The deal is the latest in a series of twists and turns for Insmed, which was founded in Charlottesville in 1988 to develop diabetes drugs.

In 1995, the company became one of the first tenants of the Virginia BioTechnology Research Park in downtown Richmond. It has since moved its corporate office to Stony Point Parkway in South Richmond.

The company has taken its share of lumps in recent years, most notably in 2007, when Insmed settled a patent-infringement lawsuit filed by a competitor, which forced it to remove Iplex from the market for treatment of a rare growth disorder in children.

The settlement allowed Insmed to continue developing and marketing Iplex for other illnesses such as muscular dystrophy and Lou Gehrig's disease, but the lawsuit "had a fairly devastating effect on our business," Allan said.

In the past couple of years, the company suffered from cash-flow issues and fought to keep its shares listed on the Nasdaq stock exchange.

Setbacks come with the territory in biotech, where the outcome of product research is uncertain and financial backing is often difficult to obtain.

"I think we are pretty battle-hardened here in terms of what we have gone through," said Kevin Tully, the company's executive vice president and chief financial officer. "You are always in the situation where you are having to finish a clinical trial, manufacture a drug, and look for cash to support it.

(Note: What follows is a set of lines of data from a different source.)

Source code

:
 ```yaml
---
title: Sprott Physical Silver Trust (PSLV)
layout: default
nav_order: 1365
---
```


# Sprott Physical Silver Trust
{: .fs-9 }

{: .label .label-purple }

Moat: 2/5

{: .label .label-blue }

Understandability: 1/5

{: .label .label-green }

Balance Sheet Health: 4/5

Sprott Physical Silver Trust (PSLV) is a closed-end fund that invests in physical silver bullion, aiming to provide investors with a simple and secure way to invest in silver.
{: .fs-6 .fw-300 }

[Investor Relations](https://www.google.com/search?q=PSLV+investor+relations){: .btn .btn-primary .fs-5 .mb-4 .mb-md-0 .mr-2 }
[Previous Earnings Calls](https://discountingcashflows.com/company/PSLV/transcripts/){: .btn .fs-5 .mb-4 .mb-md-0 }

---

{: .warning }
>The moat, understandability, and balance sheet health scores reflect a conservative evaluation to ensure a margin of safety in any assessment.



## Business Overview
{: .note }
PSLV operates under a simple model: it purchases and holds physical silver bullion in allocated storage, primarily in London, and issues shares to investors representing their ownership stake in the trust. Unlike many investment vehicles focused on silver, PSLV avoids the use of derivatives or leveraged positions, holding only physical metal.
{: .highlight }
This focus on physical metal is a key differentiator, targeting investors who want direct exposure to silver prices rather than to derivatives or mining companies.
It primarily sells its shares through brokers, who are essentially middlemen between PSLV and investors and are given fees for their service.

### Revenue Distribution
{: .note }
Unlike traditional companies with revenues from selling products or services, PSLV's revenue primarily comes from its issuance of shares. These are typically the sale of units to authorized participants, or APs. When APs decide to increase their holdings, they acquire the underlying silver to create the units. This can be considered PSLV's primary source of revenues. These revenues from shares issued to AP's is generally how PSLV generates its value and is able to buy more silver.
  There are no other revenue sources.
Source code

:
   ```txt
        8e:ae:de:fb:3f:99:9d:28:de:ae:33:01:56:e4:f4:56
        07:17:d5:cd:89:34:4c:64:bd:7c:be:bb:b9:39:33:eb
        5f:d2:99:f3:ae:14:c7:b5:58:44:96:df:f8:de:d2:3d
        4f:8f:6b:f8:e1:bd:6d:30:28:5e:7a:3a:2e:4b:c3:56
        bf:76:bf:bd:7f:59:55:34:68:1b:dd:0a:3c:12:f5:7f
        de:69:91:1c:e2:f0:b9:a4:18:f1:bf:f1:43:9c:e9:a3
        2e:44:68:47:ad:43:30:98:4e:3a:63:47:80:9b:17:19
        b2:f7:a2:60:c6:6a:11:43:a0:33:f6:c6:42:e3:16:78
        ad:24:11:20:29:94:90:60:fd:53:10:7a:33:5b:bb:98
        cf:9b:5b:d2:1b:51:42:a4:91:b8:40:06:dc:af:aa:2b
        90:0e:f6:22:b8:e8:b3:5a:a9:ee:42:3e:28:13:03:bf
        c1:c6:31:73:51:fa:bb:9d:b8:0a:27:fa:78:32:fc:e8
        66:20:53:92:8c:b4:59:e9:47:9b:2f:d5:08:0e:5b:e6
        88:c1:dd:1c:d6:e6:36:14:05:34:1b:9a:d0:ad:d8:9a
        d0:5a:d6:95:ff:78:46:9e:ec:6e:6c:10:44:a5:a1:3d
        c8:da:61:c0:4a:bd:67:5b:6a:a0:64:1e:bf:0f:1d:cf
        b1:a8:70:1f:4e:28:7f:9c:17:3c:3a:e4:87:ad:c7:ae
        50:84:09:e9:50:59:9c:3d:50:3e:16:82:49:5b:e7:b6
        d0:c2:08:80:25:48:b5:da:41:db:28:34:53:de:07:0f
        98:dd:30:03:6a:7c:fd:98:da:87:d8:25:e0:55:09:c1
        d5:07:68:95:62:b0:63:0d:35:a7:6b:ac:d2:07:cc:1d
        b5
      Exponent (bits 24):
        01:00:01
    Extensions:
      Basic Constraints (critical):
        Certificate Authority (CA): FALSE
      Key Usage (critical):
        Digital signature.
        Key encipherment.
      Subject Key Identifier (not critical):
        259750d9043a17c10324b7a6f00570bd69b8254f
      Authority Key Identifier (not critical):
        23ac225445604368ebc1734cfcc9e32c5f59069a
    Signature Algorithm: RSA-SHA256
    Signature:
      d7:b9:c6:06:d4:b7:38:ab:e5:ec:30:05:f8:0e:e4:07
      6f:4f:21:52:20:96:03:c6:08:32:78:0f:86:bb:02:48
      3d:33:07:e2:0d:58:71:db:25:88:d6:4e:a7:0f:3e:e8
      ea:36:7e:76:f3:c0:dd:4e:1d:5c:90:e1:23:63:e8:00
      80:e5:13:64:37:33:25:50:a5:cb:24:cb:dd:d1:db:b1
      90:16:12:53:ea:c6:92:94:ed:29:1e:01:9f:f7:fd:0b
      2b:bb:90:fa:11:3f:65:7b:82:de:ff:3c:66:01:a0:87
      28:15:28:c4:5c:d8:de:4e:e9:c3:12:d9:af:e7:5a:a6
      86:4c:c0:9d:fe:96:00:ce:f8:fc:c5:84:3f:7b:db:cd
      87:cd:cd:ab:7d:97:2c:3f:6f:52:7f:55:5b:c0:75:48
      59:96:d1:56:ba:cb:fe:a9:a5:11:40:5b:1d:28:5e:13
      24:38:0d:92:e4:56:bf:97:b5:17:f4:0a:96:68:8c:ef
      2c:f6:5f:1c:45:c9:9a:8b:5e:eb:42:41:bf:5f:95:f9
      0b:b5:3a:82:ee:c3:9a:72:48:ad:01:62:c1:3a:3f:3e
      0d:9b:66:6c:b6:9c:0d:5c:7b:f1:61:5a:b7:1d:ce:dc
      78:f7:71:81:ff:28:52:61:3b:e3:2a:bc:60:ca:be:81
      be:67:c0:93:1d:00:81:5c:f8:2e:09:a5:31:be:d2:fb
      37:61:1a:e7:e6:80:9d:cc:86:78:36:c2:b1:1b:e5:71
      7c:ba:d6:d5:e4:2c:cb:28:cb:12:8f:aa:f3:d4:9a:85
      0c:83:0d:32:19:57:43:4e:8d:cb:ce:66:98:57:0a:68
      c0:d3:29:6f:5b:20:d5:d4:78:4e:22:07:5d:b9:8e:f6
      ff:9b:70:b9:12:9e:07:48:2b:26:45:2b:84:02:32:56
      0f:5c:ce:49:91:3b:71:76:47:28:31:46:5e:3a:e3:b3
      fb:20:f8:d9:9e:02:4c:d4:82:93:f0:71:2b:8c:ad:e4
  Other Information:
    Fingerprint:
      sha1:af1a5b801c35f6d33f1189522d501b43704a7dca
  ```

You are constantly having to adjust. As a small company, we have been able to do that. We don't have a lot of bureaucracy."

After the lawsuit settlement, Allan said, "we essentially circled the wagons and figured out what we were good at, and how to deploy the resources we had available to survive that particular blow."

Insmed's strategic solution in 2007 was to move into follow-on biologics, an area of research in developing and making generic versions of drugs produced through biological processes. The company was successful at developing several experimental versions of drugs used in therapies for cancer patients.

The strategy paid off in February when pharmaceutical company Merck & Co Inc. agreed to buy Insmed's follow-on biologics platform for $130 million. Insmed said it will have about $125 million from the deal after fees and taxes.

On Wednesday, Insmed reported a first-quarter profit of $117.8 million, compared with a loss of $4.9 million in the same period of 2008. The turnaround was largely because of the sale of its follow-on biologics business to Merck.

The deal also makes Insmed a much leaner company, with just 20 employees at its Richmond office. Its Boulder, Colo., facility, which employs 70 people, was sold as part of the Merck deal.

The company's next step is to complete testing on its Iplex drug for muscular dystrophy, which has no other drug treatment.

"We are, in many ways, pioneering development in that area," said Glen L. Kelley, the company's vice president for regulatory affairs. Though the outcome is still uncertain, "it is a great place for a company like Insmed to spend time developing drugs, because it is a niche opportunity."

Insmed executives said they are also going to carefully evaluate other opportunities such as acquisitions of potential drugs that are in the late stage of development that would help the company become profitable for the long term.

"Can we repeat the exercise and in two years have a very positive outcome?" Allan said. "I can't guarantee it, but we will all work towards it."